Learning state and action space hierarchies for reinforcement learning using action-dependent partitioning

Autonomous systems are often difficult to program. Reinforcement learning (RL) is an attractive alternative, as it allows the agent to learn behavior on the basis of sparse, delayed reward signals provided only when the agent reaches desired goals. Recent attempts to address the dimensionality of RL have turned to principled ways of exploiting temporal abstraction where decisions are not required at each step but rather invoke the execution of temporally-extended activities which follow their own policies until termination. This leads naturally to hierarchical control architectures and associated learning algorithms.

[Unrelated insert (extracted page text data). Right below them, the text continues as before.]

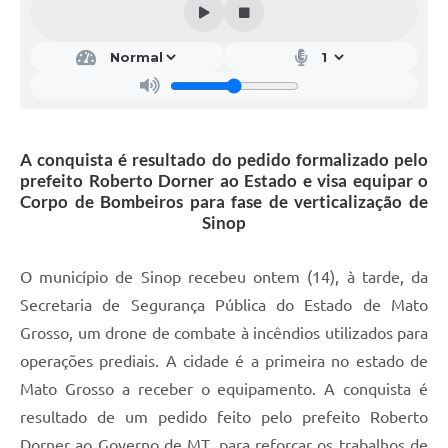
A conquista é resultado do pedido formalizado pelo
prefeito Roberto Dorner ao Estado e visa equipar o
Corpo de Bombeiros para fase de verticalização de
Sinop
O município de Sinop recebeu ontem (14), à tarde, da
Secretaria de Segurança Pública do Estado de Mato
Grosso, um drone de combate à incêndios utilizados para
operações prediais. A cidade é a primeira no estado de
Mato Grosso a receber o equipamento. A conquista é
resultado de um pedido feito pelo prefeito Roberto
Dorner ao Governo de MT, para reforçar os trabalhos de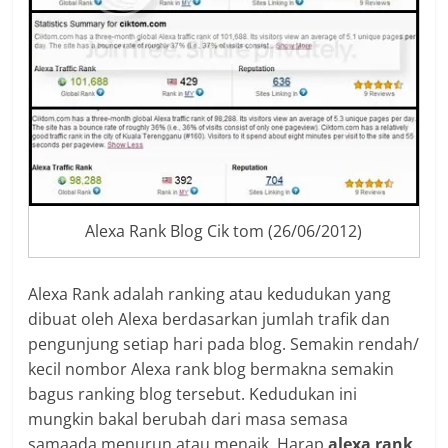
Alexa Rank Blog Cik tom (26/06/2012)
Alexa Rank adalah ranking atau kedudukan yang
dibuat oleh Alexa berdasarkan jumlah trafik dan
pengunjung setiap hari pada blog. Semakin rendah/
kecil nombor Alexa rank blog bermakna semakin
bagus ranking blog tersebut. Kedudukan ini
mungkin bakal berubah dari masa semasa
samaada menurun atau menaik. Harap
alexa rank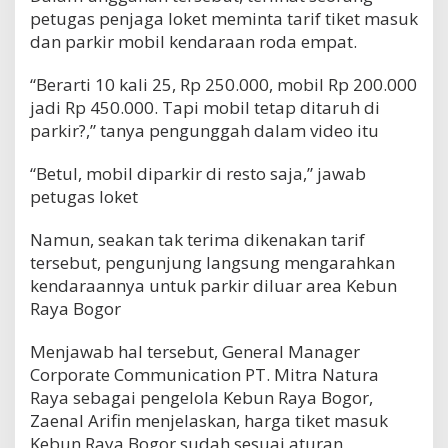
petugas penjaga loket meminta tarif tiket masuk
dan parkir mobil kendaraan roda empat.
“Berarti 10 kali 25, Rp 250.000, mobil Rp 200.000
jadi Rp 450.000. Tapi mobil tetap ditaruh di
parkir?,” tanya pengunggah dalam video itu
“Betul, mobil diparkir di resto saja,” jawab
petugas loket
Namun, seakan tak terima dikenakan tarif
tersebut, pengunjung langsung mengarahkan
kendaraannya untuk parkir diluar area Kebun
Raya Bogor
Menjawab hal tersebut, General Manager
Corporate Communication PT. Mitra Natura
Raya sebagai pengelola Kebun Raya Bogor,
Zaenal Arifin menjelaskan, harga tiket masuk
Kebun Raya Bogor sudah sesuai aturan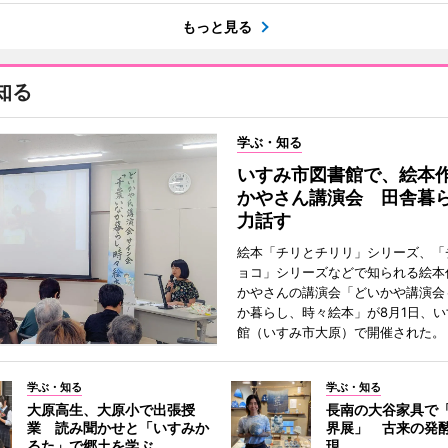
もっと見る
知る
学ぶ・知る
いすみ市図書館で、絵本
かやさん講演会 田舎暮
力話す
絵本「チリとチリリ」シリーズ、「
ョコ」シリーズなどで知られる絵本
かやさんの講演会「どいかや講演会
か暮らし、時々絵本」が8月1日、
館（いすみ市大原）で開催された。
学ぶ・知る
学ぶ・知る
大原高生、大原小で出張授
長南の大谷家具で
業 読み聞かせと「いすみか
界展」 古来の発
るた」で郷土を学ぶ
現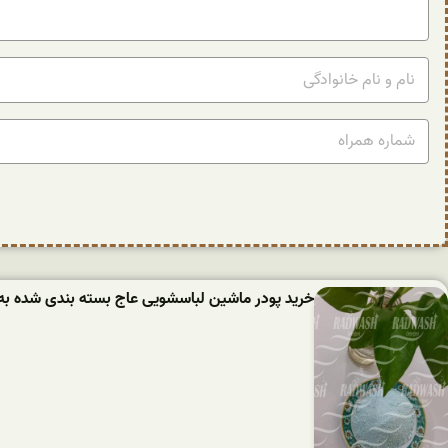
خرید پودر ماشین لباسشویی عاج بسته بندی شده به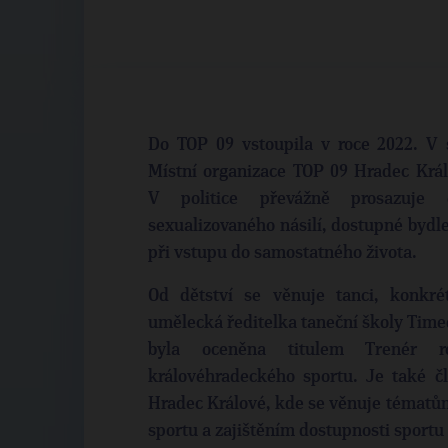
Do TOP 09 vstoupila v roce 2022. V 
Místní organizace TOP 09 Hradec Král
V politice převážně prosazuje e
sexualizovaného násilí, dostupné bydl
při vstupu do samostatného života.
Od dětství se věnuje tanci, konkré
umělecká ředitelka taneční školy Time
byla oceněna titulem Trenér r
královéhradeckého sportu. Je také 
Hradec Králové, kde se věnuje témat
sportu a zajištěním dostupnosti sportu 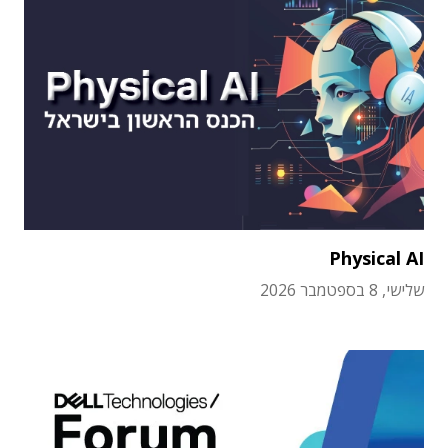
Physical AI
שלישי, 8 בספטמבר 2026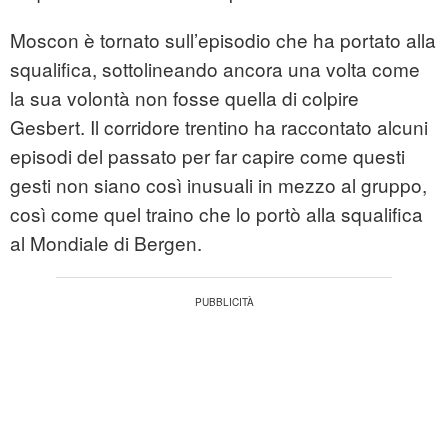
Moscon è tornato sull’episodio che ha portato alla
squalifica, sottolineando ancora una volta come
la sua volontà non fosse quella di colpire
Gesbert. Il corridore trentino ha raccontato alcuni
episodi del passato per far capire come questi
gesti non siano così inusuali in mezzo al gruppo,
così come quel traino che lo portò alla squalifica
al Mondiale di Bergen.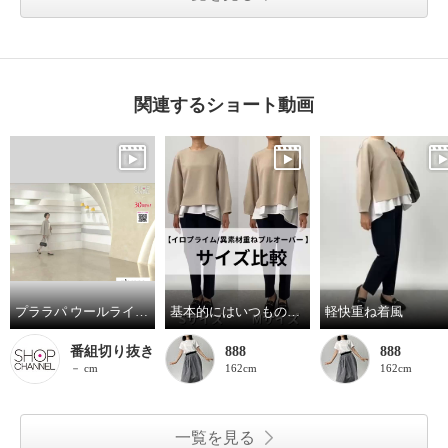
関連するショート動画
プララパ ウールライク ストレッチ ボトルネックジャケット
基本的にはいつものサイズで！
軽快重ね着風
番組切り抜き
888
888
－ cm
162cm
162cm
一覧を見る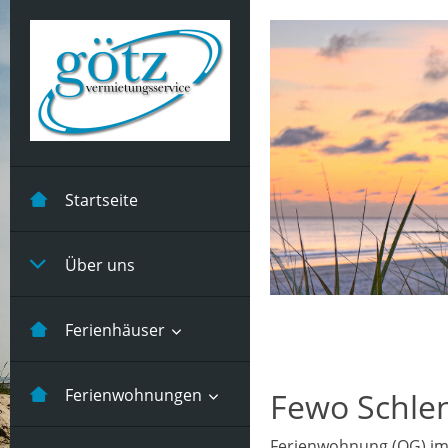
Startseite
Über uns
Ferienhäuser
Kastanienhuus -5
Ferienwohnungen
Fewo Schle
Pers
Ferienwohnung (OG) im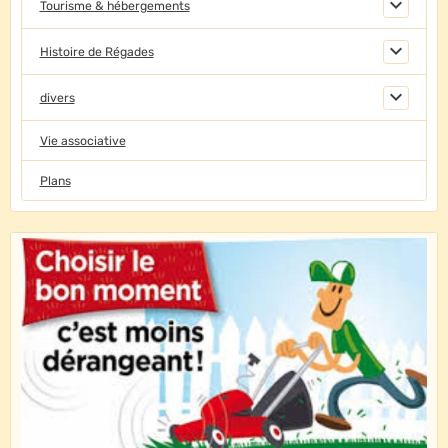
Tourisme & hébergements
Histoire de Régades
divers
Vie associative
Plans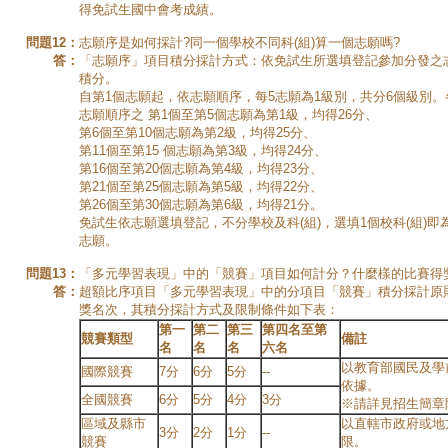
得免試生國中會考成績。
問題12：
志願序是如何採計?同一個學校不同科(組)算一個志願嗎?
答：
「志願序」項目積分採計方式：依免試生所選填登記參加分發之
積分。
自第1個志願起，依志願順序，每5志願為1級別，共分6個級別
志願順序之 第1個至第5個志願為第1級，均得26分、
第6個至第10個志願為第2級，均得25分、
第11個至第15 個志願為第3級，均得24分、
第16個至第20個志願為第4級，均得23分、
第21個至第25個志願為第5級，均得22分、
第26個至第30個志願為第6級，均得21分。
免試生依志願選填登記，不分學校及科(組)，選填1個校科(組)即
志願。
問題13：
「多元學習表現」中的「競賽」項目如何計分？什麼樣的比賽得
答：
超額比序項目「多元學習表現」中的分項目「競賽」積分採計原
獎名次，其積分採計方式及限制條件如下表：
第一
第二
第三
第四名至第
競賽類型
備註
名
名
名
六名
以教育部國民及學
國際競賽
7分
6分
5分
--
依據。
全國競賽
6分
5分
4分
3分
※請詳見招生簡章
區域及縣市
以直轄市政府或地
3分
2分
1分
--
競賽
限。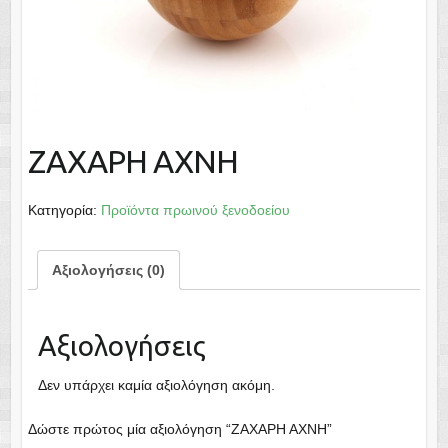
ΖΑΧΑΡΗ ΑΧΝΗ
Κατηγορία:
Προϊόντα πρωινού ξενοδοείου
Αξιολογήσεις (0)
Αξιολογήσεις
Δεν υπάρχει καμία αξιολόγηση ακόμη.
Δώστε πρώτος μία αξιολόγηση “ΖΑΧΑΡΗ ΑΧΝΗ”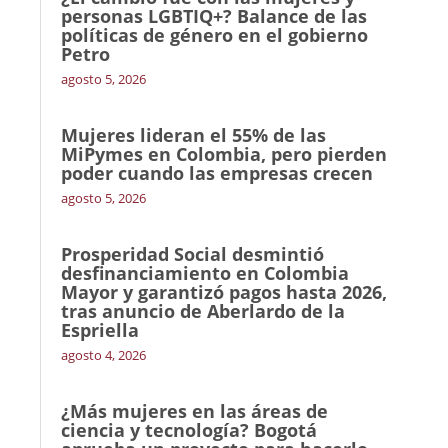
personas LGBTIQ+? Balance de las
políticas de género en el gobierno
Petro
agosto 5, 2026
Mujeres lideran el 55% de las
MiPymes en Colombia, pero pierden
poder cuando las empresas crecen
agosto 5, 2026
Prosperidad Social desmintió
desfinanciamiento en Colombia
Mayor y garantizó pagos hasta 2026,
tras anuncio de Aberlardo de la
Espriella
agosto 4, 2026
¿Más mujeres en las áreas de
ciencia y tecnología? Bogotá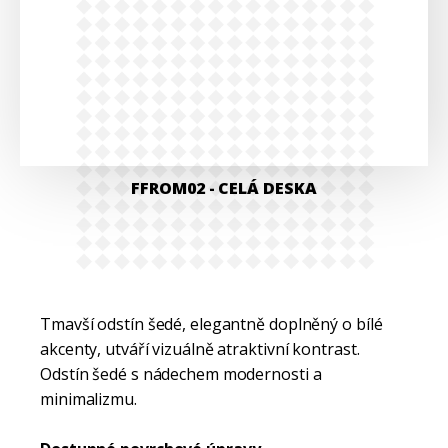
FFROM02
- CELÁ DESKA
Tmavší odstín šedé, elegantně doplněný o bílé
akcenty, utváří vizuálně atraktivní kontrast.
Odstín šedé s nádechem modernosti a
minimalizmu.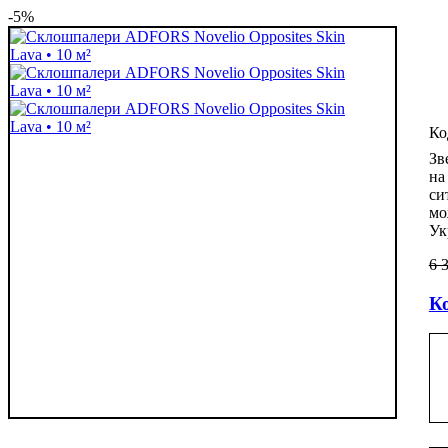
-5%
Зв
на
си
мо
Ук
6 
Ко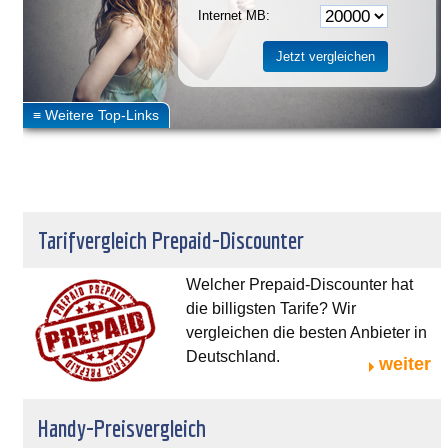
Internet MB:
Tarifvergleich Prepaid-Discounter
Welcher Prepaid-Discounter hat
die billigsten Tarife? Wir
vergleichen die besten Anbieter in
Deutschland.
weiter
Handy-Preisvergleich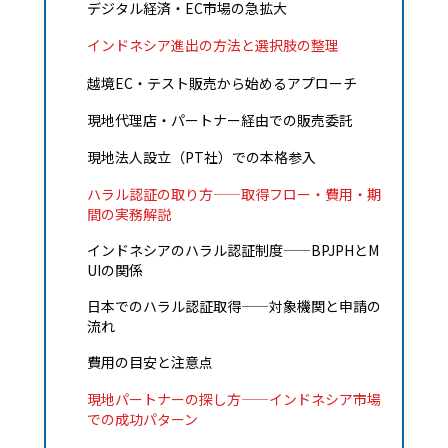
デジタル経済・EC市場の急拡大
インドネシア進出の方法と選択肢の整理
越境EC・テスト販売から始めるアプローチ
現地代理店・パートナー経由での販売委託
現地法人設立（PT社）での本格参入
ハラル認証の取り方——取得フロー・費用・期
間の実務解説
インドネシアのハラル認証制度——BPJPHとM
UIの関係
日本でのハラル認証取得——対象機関と申請の
流れ
費用の目安と注意点
現地パートナーの探し方——インドネシア市場
での成功パターン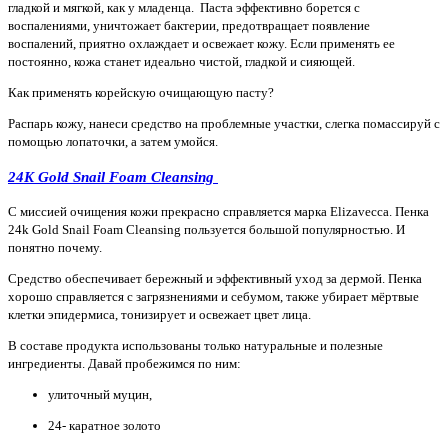
гладкой и мягкой, как у младенца. Паста эффективно борется с
воспалениями, уничтожает бактерии, предотвращает появление
воспалений, приятно охлаждает и освежает кожу. Если применять ее
постоянно, кожа станет идеально чистой, гладкой и сияющей.
Как применять корейскую очищающую пасту?
Распарь кожу, нанеси средство на проблемные участки, слегка помассируй с
помощью лопаточки, а затем умойся.
24K Gold Snail Foam Cleansing
С миссией очищения кожи прекрасно справляется марка Elizavecca. Пенка
24k Gold Snail Foam Cleansing пользуется большой популярностью. И
понятно почему.
Средство обеспечивает бережный и эффективный уход за дермой. Пенка
хорошо справляется с загрязнениями и себумом, также убирает мёртвые
клетки эпидермиса, тонизирует и освежает цвет лица.
В составе продукта использованы только натуральные и полезные
ингредиенты. Давай пробежимся по ним:
улиточный муцин,
24- каратное золото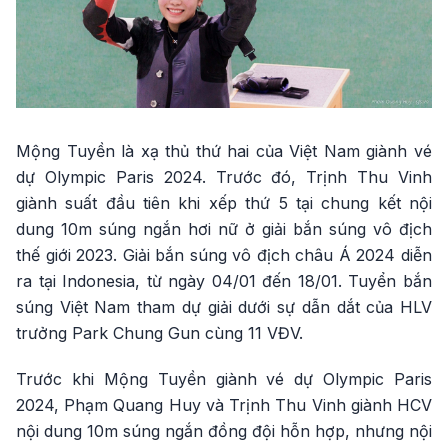
Mộng Tuyền là xạ thủ thứ hai của Việt Nam giành vé
dự Olympic Paris 2024. Trước đó, Trịnh Thu Vinh
giành suất đầu tiên khi xếp thứ 5 tại chung kết nội
dung 10m súng ngắn hơi nữ ở giải bắn súng vô địch
thế giới 2023. Giải bắn súng vô địch châu Á 2024 diễn
ra tại Indonesia, từ ngày 04/01 đến 18/01. Tuyển bắn
súng Việt Nam tham dự giải dưới sự dẫn dắt của HLV
trưởng Park Chung Gun cùng 11 VĐV.
Trước khi Mộng Tuyền giành vé dự Olympic Paris
2024, Phạm Quang Huy và Trịnh Thu Vinh giành HCV
nội dung 10m súng ngắn đồng đội hỗn hợp, nhưng nội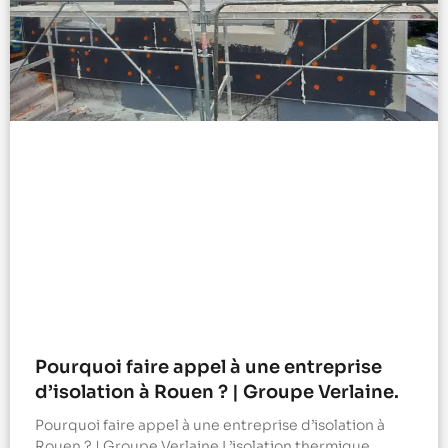
Pourquoi faire appel à une entreprise
d’isolation à Rouen ? | Groupe Verlaine.
Pourquoi faire appel à une entreprise d’isolation à
Rouen ? | Groupe Verlaine L’isolation thermique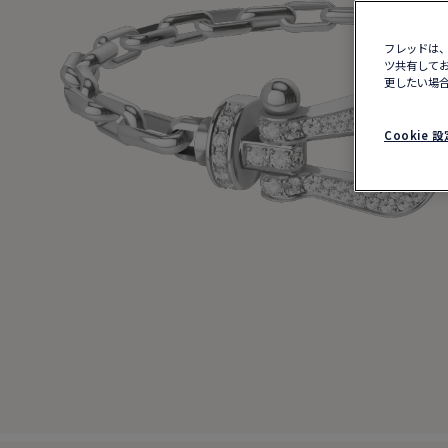
フレッドは、
ツ共有してお
更したい場合
Cookie 設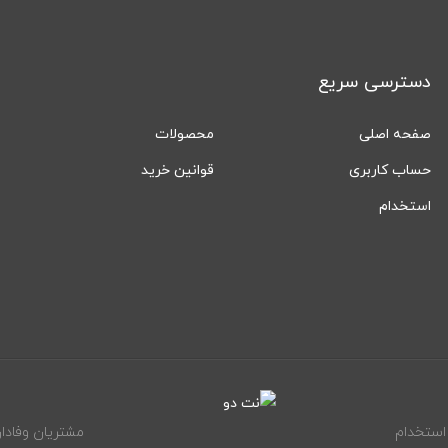
دسترسی سریع
صفحه اصلی
محصولات
حساب کاربری
قوانین خرید
استخدام
استخدام
مشتریان وفادار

This dissertation reviews several approaches to temporal abstraction and hierarchical organization that machine learning researchers have recently developed and presents a new method for the autonomous construction of hierarchical action and state representations in reinforcement learning, aimed at accelerating learning and extending the scope of such systems. In this approach, the agent uses information acquired while learning one task to discover iv subgoals for similar tasks. The agent is able to transfer knowledge to subsequent tasks and to accelerate learning by creating useful new subgoals and by off-line learning of corresponding subtask policies as abstract actions (options). At the same time, the subgoal actions are used to construct a more abstract state representation using action-dependent state space partitioning. This representation forms a new level in the state space hierarchy and serves as the initial representation for new learning tasks (the decision layer). In order to ensure that tasks are learnable, value functions are built simultaneously at different levels of the hierarchy and inconsistencies are used to identify actions to be used to refine relevant portions of the abstract state space. This representation serves as a first layer of the hierarchy. In order to estimate the structure of the state space for learning future tasks, the decision layer is constructed based on an estimate of the expected time to learn a new task and the system's experience with previously learned tasks. Together, these techniques permit the agent to form more abstract action and state representations over time. Experiments in deterministic and stochastic domains show that the presented method can significantly outperform learning on a flat state space representation.